Coutinho Catarina P, Zanchetta Ferdinando, Carbonelli Michele, Battista Marco, Galzignato Alice, La Morgia Chiara, Amore Giulia, Romagnoli Martina, Savini Giacomo, Brotto Luigi, Nucci Paolo, Caporali Leonardo, Bandello Francesco, Carelli Valerio, Cascavilla Maria Lucia, Fioresi Rita, Barboni Piero
Department of Pharmacy and Biotechnology, University of Bologna, Bologna, Italy.
Studio Oculistico d'Azeglio, Bologna, Italy.
Transl Vis Sci Technol. 2025 Jun 2;14(6):20. doi: 10.1167/tvst.14.6.20.

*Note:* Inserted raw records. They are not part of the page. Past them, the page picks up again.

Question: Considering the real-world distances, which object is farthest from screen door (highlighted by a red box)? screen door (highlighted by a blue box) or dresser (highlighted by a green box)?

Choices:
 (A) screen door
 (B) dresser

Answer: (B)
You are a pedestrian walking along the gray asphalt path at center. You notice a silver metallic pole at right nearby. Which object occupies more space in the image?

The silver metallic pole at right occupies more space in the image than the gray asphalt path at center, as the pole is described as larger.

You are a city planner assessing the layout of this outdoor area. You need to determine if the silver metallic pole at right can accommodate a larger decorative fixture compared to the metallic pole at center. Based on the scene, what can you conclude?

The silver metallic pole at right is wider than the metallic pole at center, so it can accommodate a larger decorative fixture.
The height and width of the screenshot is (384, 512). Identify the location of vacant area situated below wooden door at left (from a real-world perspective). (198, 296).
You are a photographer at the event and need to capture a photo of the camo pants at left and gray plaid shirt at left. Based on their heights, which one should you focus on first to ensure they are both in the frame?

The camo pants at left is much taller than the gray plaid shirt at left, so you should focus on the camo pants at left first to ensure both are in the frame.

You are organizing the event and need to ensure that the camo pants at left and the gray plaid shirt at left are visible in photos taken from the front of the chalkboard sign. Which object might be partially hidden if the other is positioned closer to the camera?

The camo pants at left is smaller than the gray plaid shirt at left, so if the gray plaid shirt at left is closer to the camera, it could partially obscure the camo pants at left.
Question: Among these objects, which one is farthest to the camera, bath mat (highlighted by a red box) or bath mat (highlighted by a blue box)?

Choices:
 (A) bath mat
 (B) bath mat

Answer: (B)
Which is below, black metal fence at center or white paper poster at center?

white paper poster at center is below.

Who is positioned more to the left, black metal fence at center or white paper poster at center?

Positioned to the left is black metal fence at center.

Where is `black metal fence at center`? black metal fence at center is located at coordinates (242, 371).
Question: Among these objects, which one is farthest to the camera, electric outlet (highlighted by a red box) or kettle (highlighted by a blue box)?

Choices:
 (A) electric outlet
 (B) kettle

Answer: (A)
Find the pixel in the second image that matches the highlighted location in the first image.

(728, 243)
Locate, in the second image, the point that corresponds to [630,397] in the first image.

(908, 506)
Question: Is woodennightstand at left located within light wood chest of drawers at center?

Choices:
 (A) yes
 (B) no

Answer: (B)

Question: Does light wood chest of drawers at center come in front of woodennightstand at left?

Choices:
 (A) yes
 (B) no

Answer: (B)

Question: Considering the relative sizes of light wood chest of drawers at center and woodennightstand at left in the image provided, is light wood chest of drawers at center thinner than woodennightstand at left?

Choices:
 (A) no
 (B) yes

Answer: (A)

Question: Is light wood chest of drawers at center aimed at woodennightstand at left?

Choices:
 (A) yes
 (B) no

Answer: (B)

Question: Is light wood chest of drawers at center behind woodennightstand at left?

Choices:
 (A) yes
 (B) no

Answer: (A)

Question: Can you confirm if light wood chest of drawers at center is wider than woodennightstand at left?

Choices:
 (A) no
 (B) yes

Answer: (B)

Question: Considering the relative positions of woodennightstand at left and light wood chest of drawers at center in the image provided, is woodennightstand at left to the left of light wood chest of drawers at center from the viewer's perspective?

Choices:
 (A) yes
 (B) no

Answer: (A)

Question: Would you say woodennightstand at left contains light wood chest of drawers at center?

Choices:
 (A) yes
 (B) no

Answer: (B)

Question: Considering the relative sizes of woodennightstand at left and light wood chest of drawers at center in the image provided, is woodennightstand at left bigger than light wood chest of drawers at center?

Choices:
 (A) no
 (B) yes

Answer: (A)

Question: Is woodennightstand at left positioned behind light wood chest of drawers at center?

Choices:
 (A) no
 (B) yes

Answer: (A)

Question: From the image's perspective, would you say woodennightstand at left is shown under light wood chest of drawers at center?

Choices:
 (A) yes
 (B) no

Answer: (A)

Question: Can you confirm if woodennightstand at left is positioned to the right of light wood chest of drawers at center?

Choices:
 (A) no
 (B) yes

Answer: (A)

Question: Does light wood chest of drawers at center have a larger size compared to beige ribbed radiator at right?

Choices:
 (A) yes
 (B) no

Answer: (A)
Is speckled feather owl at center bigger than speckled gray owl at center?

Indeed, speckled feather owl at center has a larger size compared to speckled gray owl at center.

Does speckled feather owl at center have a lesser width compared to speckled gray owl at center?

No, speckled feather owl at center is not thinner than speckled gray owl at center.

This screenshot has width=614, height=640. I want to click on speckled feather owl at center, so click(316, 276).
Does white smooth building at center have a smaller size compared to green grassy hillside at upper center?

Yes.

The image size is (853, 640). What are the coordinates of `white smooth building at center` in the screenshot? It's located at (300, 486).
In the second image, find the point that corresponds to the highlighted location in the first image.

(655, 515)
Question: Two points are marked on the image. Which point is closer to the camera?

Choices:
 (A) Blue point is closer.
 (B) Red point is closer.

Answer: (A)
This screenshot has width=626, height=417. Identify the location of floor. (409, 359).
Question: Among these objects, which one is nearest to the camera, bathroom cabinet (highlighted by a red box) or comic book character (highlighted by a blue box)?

Identification and quantification of characteristic visual field (VF) patterns in patients with dominant optic atrophy (DOA) using the archetypal analysis (AA) machine learning algorithm.
In this retrospective study, we collected 30-2 or 24-2 VFs performed with Humphrey Visual Field analyzer from 144 patients (280 eyes) affected by molecularly confirmed DOA carrying OPA1 heterozygous mutation. The VFs were randomly separated into a training set (224 VFs, 80%) and test set (56 VFs, 20%). An AA model was developed by decomposing the VFs of the training set into archetypes (ATs). Spearman correlations were calculated between ATs' weights and mean deviation (MD) and visual acuity (VA). Statistical comparison was performed between ATs weights according to mutation subtype groups.
The DOA-AA model was composed of eight ATs with a high performance in the test set (R2 = 0.88). According to the Ocular Hypertension Treatment Study (OHTS) classification, the central/ceco-central scotoma resembling ATs presented the highest weights (24%) followed by superior defects (13%). ATs with more abnormal VF resembling defects correlated most with MD (AT5-8), whereas only the total loss AT7 with VA (P value < 0.01). Subtype mutations linked with worse clinical features had statistically significantly higher weights for worse ATs (AT7, P < 0.001).
The developed AA model allowed the identification and quantification of VF patterns in DOA. Furthermore, a clinical genotype-phenotype association was supported by the comparison of severity at VF AA decomposition.
AA enables an objective identification of quantifiable visual field defects intrinsic to DOA providing functional details based on genotype.
使用原型分析(AA)机器学习算法识别并量化显性遗传性视神经萎缩(DOA)患者的特征性视野(VF)模式。
在这项回顾性研究中,我们收集了144例经分子确诊携带OPA1杂合突变的DOA患者(280只眼)使用Humphrey视野分析仪进行的30-2或24-2视野检查结果。视野检查结果被随机分为训练集(224个视野,80%)和测试集(56个视野,20%)。通过将训练集的视野分解为原型(AT)来建立AA模型。计算原型权重与平均偏差(MD)和视力(VA)之间的Spearman相关性。根据突变亚型组对原型权重进行统计学比较。
DOA-AA模型由八个原型组成,在测试集中表现出高性能(R2 = 0.88)。根据高眼压治疗研究(OHTS)分类,类似于原型的中心/旁中心暗点权重最高(24%),其次是上方缺损(13%)。视野更异常类似于缺损的原型与MD相关性最高(AT5-8),而只有完全缺损的AT7与VA相关(P值<0.01)。与更差临床特征相关的亚型突变在更差的原型(AT7,P < 0.001)中权重具有统计学显著更高。
所建立的AA模型能够识别并量化DOA中的视野模式。此外,通过视野AA分解时严重程度的比较支持了临床基因型-表型关联。
AA能够客观识别DOA固有的可量化视野缺损,并基于基因型提供功能细节。